We camped, visited castles, and lost one another in the sand dunes – I can’t remember the last time I felt so utterly relaxed and at peace with the world.
The children, no doubt, will recall their time by the sea as the highlight of Northumberland. They ate ices every day, then little pots of cockles and winkles, before leaping over waves, and going almost imperceptibly further out to sea with each sideways jump. But for John and I the highlight of the holiday was our time on Lindisfarne.
Cut off from the mainland at high tide, it is an almost mythical land. There are rocks with mustard yellow seaweed, pebbles in every shade of grey, wild flowers and grasses and trees blown so persistently by the wind that they have since bowed down in obedience. On the edge of the village lie the ruins of the priory, from where the second conversion of England began. The first came from the south, from the continent, bringing Christianity like sun in the springtime, the days growing ever longer and sweeter. This second conversion put me in mind of autumn, creeping in from the north, with its mists and frosts and mornings which don’t fully surrender to the sun until near noon.
I love autumn. I love the way it demands commitment – so unlike the fickle, carefree days of summer when we drift from one pursuit to another and know that there is always tomorrow. August: when the fervour of spring is long forgotten, and the sun hangs as heavy on our lawns as the bees droning in the lavender. Autumn days are more precious by far. If we don’t pick the harvests they will vanish, devoured by animals and insects and a stealthy, unexpected blanketing of hard white frost. If we don’t preserve them they will rot, yielding to the grey fuzz of mould and disappointment. We need our sacks of carrots, our strings of onions and bottles of impossibly purple beetroot.
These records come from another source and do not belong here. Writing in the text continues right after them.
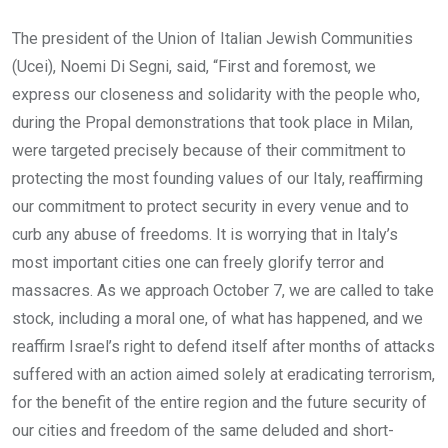
The president of the Union of Italian Jewish Communities
(Ucei), Noemi Di Segni, said, “First and foremost, we
express our closeness and solidarity with the people who,
during the Propal demonstrations that took place in Milan,
were targeted precisely because of their commitment to
protecting the most founding values of our Italy, reaffirming
our commitment to protect security in every venue and to
curb any abuse of freedoms. It is worrying that in Italy’s
most important cities one can freely glorify terror and
massacres. As we approach October 7, we are called to take
stock, including a moral one, of what has happened, and we
reaffirm Israel’s right to defend itself after months of attacks
suffered with an action aimed solely at eradicating terrorism,
for the benefit of the entire region and the future security of
our cities and freedom of the same deluded and short-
Our crumpets, without a smear of glossy red jam, will never convince us, huddled in front of our January fires, of the truth of tales of sunlight.
With that in mind, I took Ilse and Seb berrying the very morning after we came home, and that afternoon had six more jars of blackberry jam in the larder before the older ones were home from school. Suddenly, I am knitting faster, ordering tweed for a new skirt, and taking stock of everyone’s woollen underthings.
In my mind, there are two new beginnings in every year: spring and autumn. As I stood in the ruins of the priory, its roof long fallen and tumbled walls no barrier to the offshore winds, the illusion dissolved. My final summer fling was over: autumn was here. All the way home, winding our way south along the coast, the feeling followed me. The haystacks huddled in shorn fields. The buzzing in the hedgerows had dwindled. The berries on the holly are already as yellow as the seaweed, and on their way to russet. And so, each morning, before the children head off to school, I stir a spoonful of jam into their porridge and embrace another day of autumn.